Reason-giving is basic to government by consent of the governed. Very basic. An Administration that doesn't have to give reasons for what it is doing is unaccountable to the American people and their common sense, to world opinion--even to itself. To pressure the CIA director to leave after 20 months in the job, and to give no reason at all for it--not even "spend more time with the family"--is a big screw you to anyone trying to discern what the President is doing and what the government is up to. This is why we have professional journalists as part of our public life. They are supposed to step in when reason-giving falters, and press for an explanation. And if today the White House press corps can't get an explanation for Goss's departure, it will fail some basic test of usefulness.

Especially after Goss called his abrupt departure "one of those mysteries," reporters will, I think, be asking lots of CIA director questions today. Most will be about his chosen replacement, General Michael Hayden, but some will be about Goss. The correspondents know how many shocked people there were in Washington on Friday. They know Goss resigned "under pressure," as the Washington Post said Sunday.

Today Tony Snow, the new White House press secretary, is supposed to take over.

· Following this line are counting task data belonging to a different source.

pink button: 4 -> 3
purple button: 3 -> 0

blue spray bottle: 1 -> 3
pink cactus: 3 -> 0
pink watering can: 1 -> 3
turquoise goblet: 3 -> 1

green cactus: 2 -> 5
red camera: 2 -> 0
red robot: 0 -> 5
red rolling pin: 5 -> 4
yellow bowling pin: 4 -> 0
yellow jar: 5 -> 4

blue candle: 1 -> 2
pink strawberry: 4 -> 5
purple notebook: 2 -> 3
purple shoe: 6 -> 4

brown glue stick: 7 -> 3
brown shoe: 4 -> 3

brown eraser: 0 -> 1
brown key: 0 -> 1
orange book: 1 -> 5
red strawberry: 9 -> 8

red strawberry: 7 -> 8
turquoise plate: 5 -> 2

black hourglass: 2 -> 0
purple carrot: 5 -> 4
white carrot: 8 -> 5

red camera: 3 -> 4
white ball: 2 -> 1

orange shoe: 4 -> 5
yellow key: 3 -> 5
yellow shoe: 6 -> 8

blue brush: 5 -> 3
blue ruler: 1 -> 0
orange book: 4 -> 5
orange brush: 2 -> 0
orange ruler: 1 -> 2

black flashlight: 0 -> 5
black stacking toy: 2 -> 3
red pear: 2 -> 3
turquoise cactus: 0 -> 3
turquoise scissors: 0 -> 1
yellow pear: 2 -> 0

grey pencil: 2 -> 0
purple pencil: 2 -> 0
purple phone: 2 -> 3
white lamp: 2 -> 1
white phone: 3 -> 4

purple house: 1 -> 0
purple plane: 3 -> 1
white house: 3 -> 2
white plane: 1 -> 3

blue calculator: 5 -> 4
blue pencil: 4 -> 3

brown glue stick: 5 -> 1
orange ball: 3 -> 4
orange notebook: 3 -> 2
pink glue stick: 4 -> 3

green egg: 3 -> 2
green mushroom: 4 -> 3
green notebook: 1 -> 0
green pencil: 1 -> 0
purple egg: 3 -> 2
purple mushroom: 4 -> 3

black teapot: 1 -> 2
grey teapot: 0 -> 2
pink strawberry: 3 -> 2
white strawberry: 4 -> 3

Thus it's possible we will know right away whether Snow represents a change in White House strategy, or a corrective to the old strategy of de-certifying the press and rolling it back.

What will the new press secretary do when asked to provide an explanation that was glaringly missing on Friday? If you're Scott McClellan, who held his last briefing Friday, you sift through what's already on the record about the resignation and choose a phrase or two that can be safely repeated, no matter what you're asked. Rather than dodge the question, you refuse to recognize it, converting the back-and-forth of Q&A into a series of non-sequiturs. The strategy is to add nothing to the public record, no matter what's missing in the explanations from the White House. Press nullification, I have called this. It's not like spin. It's non-communication from the podium, part of a larger strategy for expanding the "black," opaque or simply unilluminated portions of the presidency.